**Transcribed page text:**
###
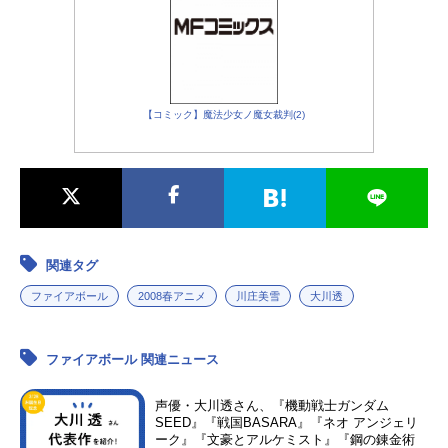
【コミック】魔法少女ノ魔女裁判(2)
関連タグ
ファイアボール
2008春アニメ
川庄美雪
大川透
ファイアボール 関連ニュース
声優・大川透さん、『機動戦士ガンダム
SEED』『戦国BASARA』『ネオ アンジェリ
ーク』『文豪とアルケミスト』『鋼の錬金術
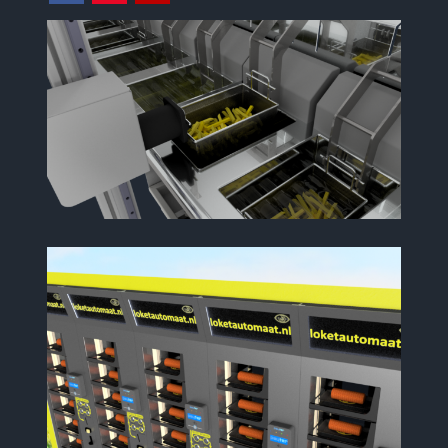
Facebook
Instagram
Youtube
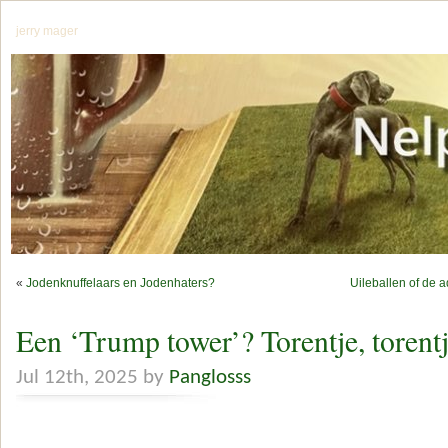
jerry mager
«
Jodenknuffelaars en Jodenhaters?
Uileballen of de 
Een ‘Trump tower’? Torentje, torent
Jul 12th, 2025 by
Panglosss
###
**Activity:** Rewrite the transcribed page text of every item with each "ファイアボール" swapped for "Fireball", keeping everything else the same, and leave the pictures out of your answer.

**Your response:**
【コミック】魔法少女ノ魔女裁判(2)
関連タグ
Fireball
2008春アニメ
川庄美雪
大川透
Fireball 関連ニュース
声優・大川透さん、『機動戦士ガンダム
SEED』『戦国BASARA』『ネオ アンジェリ
ーク』『文豪とアルケミスト』『鋼の錬金術
Facebook
Instagram
Youtube
jerry mager
«
Jodenknuffelaars en Jodenhaters?
Uileballen of de 
Een ‘Trump tower’? Torentje, torent
Jul 12th, 2025 by
Panglosss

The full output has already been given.